The Daily Telegraph 19 January 1982

The Daily Telegraph of 19 January 1982 carried a report on a document published by the Catholic Commission for Racial justice.

The President of the Commission is Bishop Leo McCartie of Birmingham. This Commission has recommended that Catholics should allow their premises to be used by Rastafarians, who smoke cannabis as part of their religious ritual. This bizarre sect is spurned by the overwhelming majority of West Indians. Its members wear their hair in "dreadlocks" (it cannot be washed or cut). They wear woolly hats. They worship the late Emperor of Ethiopia. They believe that Jesus was black and have a great veneration for the late Duke of Gloucester.

At a news conference in London, Bishop McCartie explained that:

"For instance, Rastafarians often lack places to meet; and Christian churches could consider allowing Rastafarians use of their premises... While we accept that Rastafarianism is a valid religious experience and way of life, there are obviously things in it which are not acceptable at the moment in this country, because of the law," the Bishop said.

Bishop McCartie, in reply to another question, agreed that Rastafarians looked on cannabis smoking in their ritual as an equivalent to the Christian Communion Service.

The question of cannabis posed a dilemma, the Bishop said. The Catholic Church did not condemn the smoking of cannabis as sinful as it did not condemn the use of alcohol or smoking cigarettes.

Note that the Bishop has no objection to Rastafarianism on the grounds that it is a false religion; the only problem is a conflict with the law as it now stands! I wonder whether, if it were pointed out to him that traditional Catholics often lack places to meet, he would consider allowing us to use Catholic premises? Somehow I doubt it. I doubt whether he would extend his tolerance to us, even if we stopped washing our hair and wore woolly hats.

In his last book, the French philosopher Jacques Maritain spoke scathingly of the many Catholics today who "kneel before the world." He was referring to their tendency to ape the attitudes and mouth the platitudes espoused by the contemporary Liberal establishment in the hope of appearing "relevant." The enthusiasm of so many American bishops for unilateral disarmament is a case in point. I am sure that Bishop McCartie imagined that his advocacy of the Rastafarian cause would bring many an approving headline and laudatory editorial in the secular media.
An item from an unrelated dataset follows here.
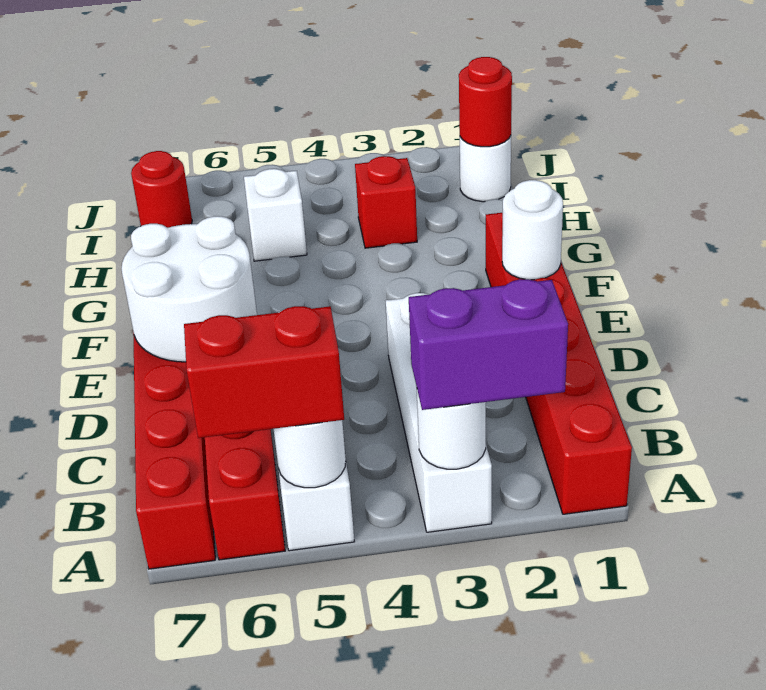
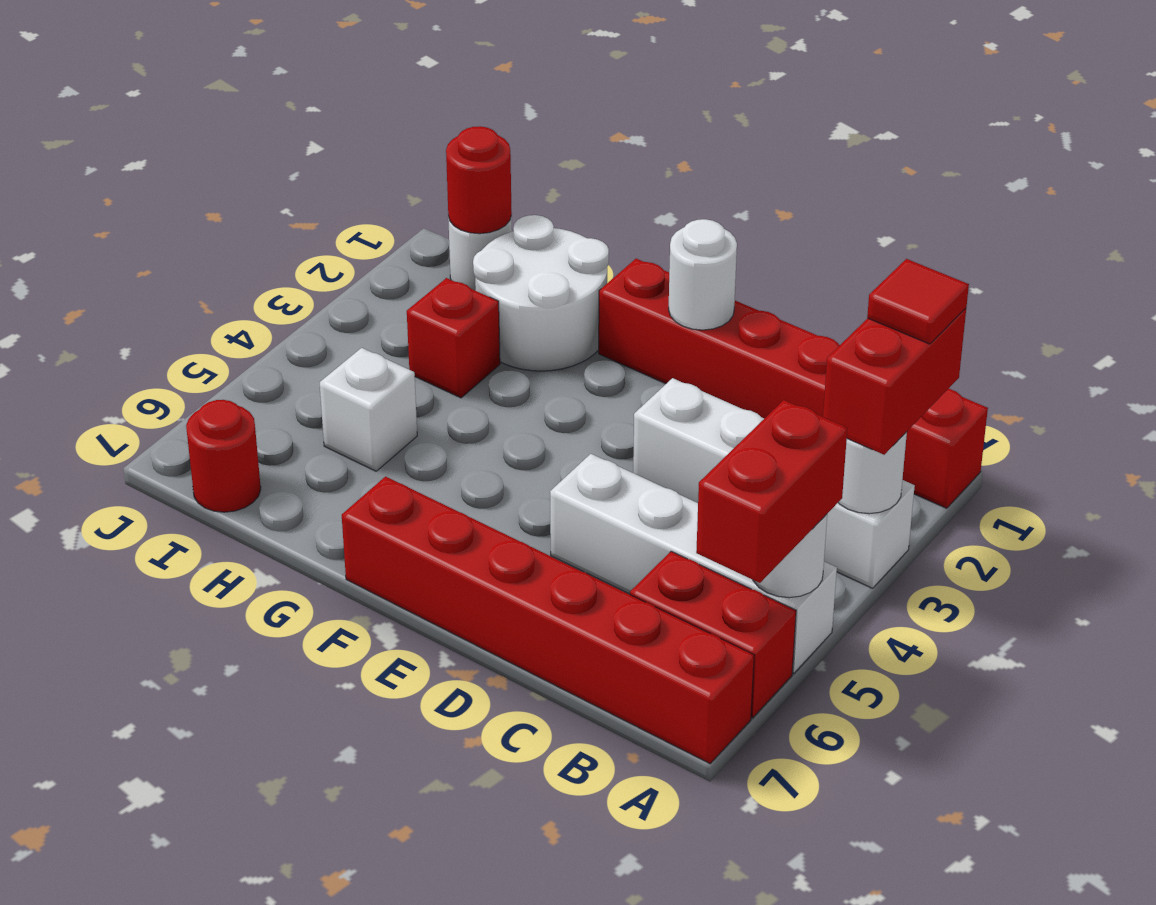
purple brick A2:A3 level 3 -> red brick A2:A3 level 3
none -> red tile A2 level 4
white round brick D6:E7 level 2 -> white round brick G1:H2 level 1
I was encouraged to see that what comment there was in the secular media treated his statement in a derisory fashion.

It should also be noted that Catholic West Indians would find the statement of the English Bishops' Commission unspeakably offensive. Where they are concerned, the worst fate that can befall any of their children is to abandon the true Faith to join the Rastafarian cult.